*** Opening of MATERIAL SHOWN ***

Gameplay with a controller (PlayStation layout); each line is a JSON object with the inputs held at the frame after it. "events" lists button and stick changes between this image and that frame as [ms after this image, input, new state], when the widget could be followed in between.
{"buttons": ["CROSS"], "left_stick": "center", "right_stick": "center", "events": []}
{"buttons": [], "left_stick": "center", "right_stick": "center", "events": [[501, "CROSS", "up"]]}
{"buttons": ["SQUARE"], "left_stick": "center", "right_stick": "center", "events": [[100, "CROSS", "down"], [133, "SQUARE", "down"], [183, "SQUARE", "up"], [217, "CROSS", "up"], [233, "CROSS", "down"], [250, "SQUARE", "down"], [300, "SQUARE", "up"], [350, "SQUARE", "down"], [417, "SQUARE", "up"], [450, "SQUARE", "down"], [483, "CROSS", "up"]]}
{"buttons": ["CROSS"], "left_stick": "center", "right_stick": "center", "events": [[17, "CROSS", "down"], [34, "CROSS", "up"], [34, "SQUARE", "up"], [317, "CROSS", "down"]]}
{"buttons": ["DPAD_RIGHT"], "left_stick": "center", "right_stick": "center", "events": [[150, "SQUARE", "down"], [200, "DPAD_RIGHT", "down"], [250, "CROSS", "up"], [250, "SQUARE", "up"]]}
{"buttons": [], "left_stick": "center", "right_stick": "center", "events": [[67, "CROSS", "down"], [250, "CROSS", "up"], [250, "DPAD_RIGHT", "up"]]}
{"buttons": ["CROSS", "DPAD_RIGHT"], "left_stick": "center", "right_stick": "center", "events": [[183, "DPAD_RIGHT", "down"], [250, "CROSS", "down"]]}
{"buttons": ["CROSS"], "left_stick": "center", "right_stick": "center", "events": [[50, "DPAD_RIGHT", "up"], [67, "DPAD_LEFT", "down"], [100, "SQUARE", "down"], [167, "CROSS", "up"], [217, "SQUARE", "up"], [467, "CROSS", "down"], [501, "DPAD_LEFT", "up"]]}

*** Close of MATERIAL SHOWN ***

▶ _PROBLEM DESCRIPTION_:
Of the records above, copy each line that includes "SQUARE".

▶ _TASK SOLUTION_:
{"buttons": ["SQUARE"], "left_stick": "center", "right_stick": "center", "events": [[100, "CROSS", "down"], [133, "SQUARE", "down"], [183, "SQUARE", "up"], [217, "CROSS", "up"], [233, "CROSS", "down"], [250, "SQUARE", "down"], [300, "SQUARE", "up"], [350, "SQUARE", "down"], [417, "SQUARE", "up"], [450, "SQUARE", "down"], [483, "CROSS", "up"]]}
{"buttons": ["CROSS"], "left_stick": "center", "right_stick": "center", "events": [[17, "CROSS", "down"], [34, "CROSS", "up"], [34, "SQUARE", "up"], [317, "CROSS", "down"]]}
{"buttons": ["DPAD_RIGHT"], "left_stick": "center", "right_stick": "center", "events": [[150, "SQUARE", "down"], [200, "DPAD_RIGHT", "down"], [250, "CROSS", "up"], [250, "SQUARE", "up"]]}
{"buttons": ["CROSS"], "left_stick": "center", "right_stick": "center", "events": [[50, "DPAD_RIGHT", "up"], [67, "DPAD_LEFT", "down"], [100, "SQUARE", "down"], [167, "CROSS", "up"], [217, "SQUARE", "up"], [467, "CROSS", "down"], [501, "DPAD_LEFT", "up"]]}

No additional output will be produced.